-- Opening Marker --

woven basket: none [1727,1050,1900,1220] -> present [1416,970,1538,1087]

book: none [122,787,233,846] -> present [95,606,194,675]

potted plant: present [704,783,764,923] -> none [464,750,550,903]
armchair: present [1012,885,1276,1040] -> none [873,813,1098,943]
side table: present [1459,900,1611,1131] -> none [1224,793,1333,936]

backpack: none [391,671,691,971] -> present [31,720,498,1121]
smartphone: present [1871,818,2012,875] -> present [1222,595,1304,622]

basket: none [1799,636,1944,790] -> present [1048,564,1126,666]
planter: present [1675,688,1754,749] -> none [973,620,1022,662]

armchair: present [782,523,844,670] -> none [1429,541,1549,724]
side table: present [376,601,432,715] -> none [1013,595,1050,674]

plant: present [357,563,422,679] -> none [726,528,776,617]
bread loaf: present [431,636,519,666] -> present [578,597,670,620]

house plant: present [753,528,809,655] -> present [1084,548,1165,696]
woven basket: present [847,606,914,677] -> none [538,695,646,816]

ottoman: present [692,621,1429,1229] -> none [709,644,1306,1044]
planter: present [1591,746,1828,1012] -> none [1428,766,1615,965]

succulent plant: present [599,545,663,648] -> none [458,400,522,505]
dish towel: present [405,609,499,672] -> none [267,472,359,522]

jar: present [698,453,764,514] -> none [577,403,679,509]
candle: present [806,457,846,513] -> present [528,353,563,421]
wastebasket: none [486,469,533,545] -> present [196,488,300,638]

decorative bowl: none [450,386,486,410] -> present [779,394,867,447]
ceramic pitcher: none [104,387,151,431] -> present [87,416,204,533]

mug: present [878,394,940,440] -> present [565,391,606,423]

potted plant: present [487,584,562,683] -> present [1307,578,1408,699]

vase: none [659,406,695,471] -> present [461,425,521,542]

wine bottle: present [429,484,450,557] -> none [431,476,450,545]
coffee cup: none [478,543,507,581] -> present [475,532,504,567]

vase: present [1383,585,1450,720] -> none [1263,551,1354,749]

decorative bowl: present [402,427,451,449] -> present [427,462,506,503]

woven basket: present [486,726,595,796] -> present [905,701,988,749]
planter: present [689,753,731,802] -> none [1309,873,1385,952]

-- Closing Marker --

### Written task
Could you restate the records above word for word?

### Written answer
woven basket: none [1727,1050,1900,1220] -> present [1416,970,1538,1087]

book: none [122,787,233,846] -> present [95,606,194,675]

potted plant: present [704,783,764,923] -> none [464,750,550,903]
armchair: present [1012,885,1276,1040] -> none [873,813,1098,943]
side table: present [1459,900,1611,1131] -> none [1224,793,1333,936]

backpack: none [391,671,691,971] -> present [31,720,498,1121]
smartphone: present [1871,818,2012,875] -> present [1222,595,1304,622]

basket: none [1799,636,1944,790] -> present [1048,564,1126,666]
planter: present [1675,688,1754,749] -> none [973,620,1022,662]

armchair: present [782,523,844,670] -> none [1429,541,1549,724]
side table: present [376,601,432,715] -> none [1013,595,1050,674]

plant: present [357,563,422,679] -> none [726,528,776,617]
bread loaf: present [431,636,519,666] -> present [578,597,670,620]

house plant: present [753,528,809,655] -> present [1084,548,1165,696]
woven basket: present [847,606,914,677] -> none [538,695,646,816]

ottoman: present [692,621,1429,1229] -> none [709,644,1306,1044]
planter: present [1591,746,1828,1012] -> none [1428,766,1615,965]

succulent plant: present [599,545,663,648] -> none [458,400,522,505]
dish towel: present [405,609,499,672] -> none [267,472,359,522]

jar: present [698,453,764,514] -> none [577,403,679,509]
candle: present [806,457,846,513] -> present [528,353,563,421]
wastebasket: none [486,469,533,545] -> present [196,488,300,638]

decorative bowl: none [450,386,486,410] -> present [779,394,867,447]
ceramic pitcher: none [104,387,151,431] -> present [87,416,204,533]

mug: present [878,394,940,440] -> present [565,391,606,423]

potted plant: present [487,584,562,683] -> present [1307,578,1408,699]

vase: none [659,406,695,471] -> present [461,425,521,542]

wine bottle: present [429,484,450,557] -> none [431,476,450,545]
coffee cup: none [478,543,507,581] -> present [475,532,504,567]

vase: present [1383,585,1450,720] -> none [1263,551,1354,749]

decorative bowl: present [402,427,451,449] -> present [427,462,506,503]

woven basket: present [486,726,595,796] -> present [905,701,988,749]
planter: present [689,753,731,802] -> none [1309,873,1385,952]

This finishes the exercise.